WORK INSTRUCTIONS
Every entry is to be written out word for word.

*** Block opens ***

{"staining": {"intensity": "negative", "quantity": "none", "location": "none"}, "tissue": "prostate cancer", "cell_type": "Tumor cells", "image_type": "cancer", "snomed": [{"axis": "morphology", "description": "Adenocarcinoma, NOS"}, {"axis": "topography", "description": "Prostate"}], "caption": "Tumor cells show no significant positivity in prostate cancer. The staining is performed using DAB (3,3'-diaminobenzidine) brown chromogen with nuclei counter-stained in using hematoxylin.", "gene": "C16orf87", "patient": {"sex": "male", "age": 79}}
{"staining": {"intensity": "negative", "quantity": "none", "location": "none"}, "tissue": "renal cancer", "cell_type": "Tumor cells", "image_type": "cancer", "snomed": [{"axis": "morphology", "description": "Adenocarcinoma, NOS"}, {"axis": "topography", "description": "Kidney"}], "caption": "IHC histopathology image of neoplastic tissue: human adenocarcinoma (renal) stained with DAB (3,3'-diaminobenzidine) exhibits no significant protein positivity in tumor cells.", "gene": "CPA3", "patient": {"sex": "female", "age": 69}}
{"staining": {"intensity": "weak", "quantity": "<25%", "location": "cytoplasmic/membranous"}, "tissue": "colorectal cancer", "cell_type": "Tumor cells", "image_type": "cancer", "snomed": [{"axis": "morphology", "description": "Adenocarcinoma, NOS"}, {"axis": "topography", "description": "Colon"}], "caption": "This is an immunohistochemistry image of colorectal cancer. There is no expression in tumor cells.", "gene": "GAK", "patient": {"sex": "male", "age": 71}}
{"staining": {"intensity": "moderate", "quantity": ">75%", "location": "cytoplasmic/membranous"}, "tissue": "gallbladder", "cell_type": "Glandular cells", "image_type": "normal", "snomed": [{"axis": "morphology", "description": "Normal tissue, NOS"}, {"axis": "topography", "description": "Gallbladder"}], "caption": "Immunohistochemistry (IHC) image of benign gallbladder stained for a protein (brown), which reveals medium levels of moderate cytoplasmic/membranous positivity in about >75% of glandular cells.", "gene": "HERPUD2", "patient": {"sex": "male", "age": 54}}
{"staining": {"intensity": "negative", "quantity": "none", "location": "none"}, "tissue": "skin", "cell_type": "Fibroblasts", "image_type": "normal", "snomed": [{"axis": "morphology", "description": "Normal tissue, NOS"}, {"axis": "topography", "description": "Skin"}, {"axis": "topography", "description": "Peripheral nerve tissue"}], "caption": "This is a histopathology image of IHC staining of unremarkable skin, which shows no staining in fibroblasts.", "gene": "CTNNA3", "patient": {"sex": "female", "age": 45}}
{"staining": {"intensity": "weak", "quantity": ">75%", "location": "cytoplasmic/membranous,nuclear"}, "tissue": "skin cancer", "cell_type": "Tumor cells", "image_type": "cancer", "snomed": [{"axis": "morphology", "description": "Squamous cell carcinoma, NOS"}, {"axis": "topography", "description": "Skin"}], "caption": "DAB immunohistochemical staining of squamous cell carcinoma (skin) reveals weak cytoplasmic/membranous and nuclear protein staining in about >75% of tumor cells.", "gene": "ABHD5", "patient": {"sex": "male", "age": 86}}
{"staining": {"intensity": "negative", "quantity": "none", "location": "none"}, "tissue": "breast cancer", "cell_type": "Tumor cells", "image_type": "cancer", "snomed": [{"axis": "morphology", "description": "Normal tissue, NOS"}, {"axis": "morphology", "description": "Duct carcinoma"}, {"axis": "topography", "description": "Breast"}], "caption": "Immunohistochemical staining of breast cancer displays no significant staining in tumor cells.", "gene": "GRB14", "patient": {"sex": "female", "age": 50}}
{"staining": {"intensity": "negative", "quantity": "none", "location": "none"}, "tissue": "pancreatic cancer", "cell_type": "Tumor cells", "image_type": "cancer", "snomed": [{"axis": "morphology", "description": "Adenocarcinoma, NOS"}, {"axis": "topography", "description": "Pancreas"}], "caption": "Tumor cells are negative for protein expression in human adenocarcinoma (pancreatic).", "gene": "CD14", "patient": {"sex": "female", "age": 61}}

*** Block closes ***

RESPONSE AREA
{"staining": {"intensity": "negative", "quantity": "none", "location": "none"}, "tissue": "prostate cancer", "cell_type": "Tumor cells", "image_type": "cancer", "snomed": [{"axis": "morphology", "description": "Adenocarcinoma, NOS"}, {"axis": "topography", "description": "Prostate"}], "caption": "Tumor cells show no significant positivity in prostate cancer. The staining is performed using DAB (3,3'-diaminobenzidine) brown chromogen with nuclei counter-stained in using hematoxylin.", "gene": "C16orf87", "patient": {"sex": "male", "age": 79}}
{"staining": {"intensity": "negative", "quantity": "none", "location": "none"}, "tissue": "renal cancer", "cell_type": "Tumor cells", "image_type": "cancer", "snomed": [{"axis": "morphology", "description": "Adenocarcinoma, NOS"}, {"axis": "topography", "description": "Kidney"}], "caption": "IHC histopathology image of neoplastic tissue: human adenocarcinoma (renal) stained with DAB (3,3'-diaminobenzidine) exhibits no significant protein positivity in tumor cells.", "gene": "CPA3", "patient": {"sex": "female", "age": 69}}
{"staining": {"intensity": "weak", "quantity": "<25%", "location": "cytoplasmic/membranous"}, "tissue": "colorectal cancer", "cell_type": "Tumor cells", "image_type": "cancer", "snomed": [{"axis": "morphology", "description": "Adenocarcinoma, NOS"}, {"axis": "topography", "description": "Colon"}], "caption": "This is an immunohistochemistry image of colorectal cancer. There is no expression in tumor cells.", "gene": "GAK", "patient": {"sex": "male", "age": 71}}
{"staining": {"intensity": "moderate", "quantity": ">75%", "location": "cytoplasmic/membranous"}, "tissue": "gallbladder", "cell_type": "Glandular cells", "image_type": "normal", "snomed": [{"axis": "morphology", "description": "Normal tissue, NOS"}, {"axis": "topography", "description": "Gallbladder"}], "caption": "Immunohistochemistry (IHC) image of benign gallbladder stained for a protein (brown), which reveals medium levels of moderate cytoplasmic/membranous positivity in about >75% of glandular cells.", "gene": "HERPUD2", "patient": {"sex": "male", "age": 54}}
{"staining": {"intensity": "negative", "quantity": "none", "location": "none"}, "tissue": "skin", "cell_type": "Fibroblasts", "image_type": "normal", "snomed": [{"axis": "morphology", "description": "Normal tissue, NOS"}, {"axis": "topography", "description": "Skin"}, {"axis": "topography", "description": "Peripheral nerve tissue"}], "caption": "This is a histopathology image of IHC staining of unremarkable skin, which shows no staining in fibroblasts.", "gene": "CTNNA3", "patient": {"sex": "female", "age": 45}}
{"staining": {"intensity": "weak", "quantity": ">75%", "location": "cytoplasmic/membranous,nuclear"}, "tissue": "skin cancer", "cell_type": "Tumor cells", "image_type": "cancer", "snomed": [{"axis": "morphology", "description": "Squamous cell carcinoma, NOS"}, {"axis": "topography", "description": "Skin"}], "caption": "DAB immunohistochemical staining of squamous cell carcinoma (skin) reveals weak cytoplasmic/membranous and nuclear protein staining in about >75% of tumor cells.", "gene": "ABHD5", "patient": {"sex": "male", "age": 86}}
{"staining": {"intensity": "negative", "quantity": "none", "location": "none"}, "tissue": "breast cancer", "cell_type": "Tumor cells", "image_type": "cancer", "snomed": [{"axis": "morphology", "description": "Normal tissue, NOS"}, {"axis": "morphology", "description": "Duct carcinoma"}, {"axis": "topography", "description": "Breast"}], "caption": "Immunohistochemical staining of breast cancer displays no significant staining in tumor cells.", "gene": "GRB14", "patient": {"sex": "female", "age": 50}}
{"staining": {"intensity": "negative", "quantity": "none", "location": "none"}, "tissue": "pancreatic cancer", "cell_type": "Tumor cells", "image_type": "cancer", "snomed": [{"axis": "morphology", "description": "Adenocarcinoma, NOS"}, {"axis": "topography", "description": "Pancreas"}], "caption": "Tumor cells are negative for protein expression in human adenocarcinoma (pancreatic).", "gene": "CD14", "patient": {"sex": "female", "age": 61}}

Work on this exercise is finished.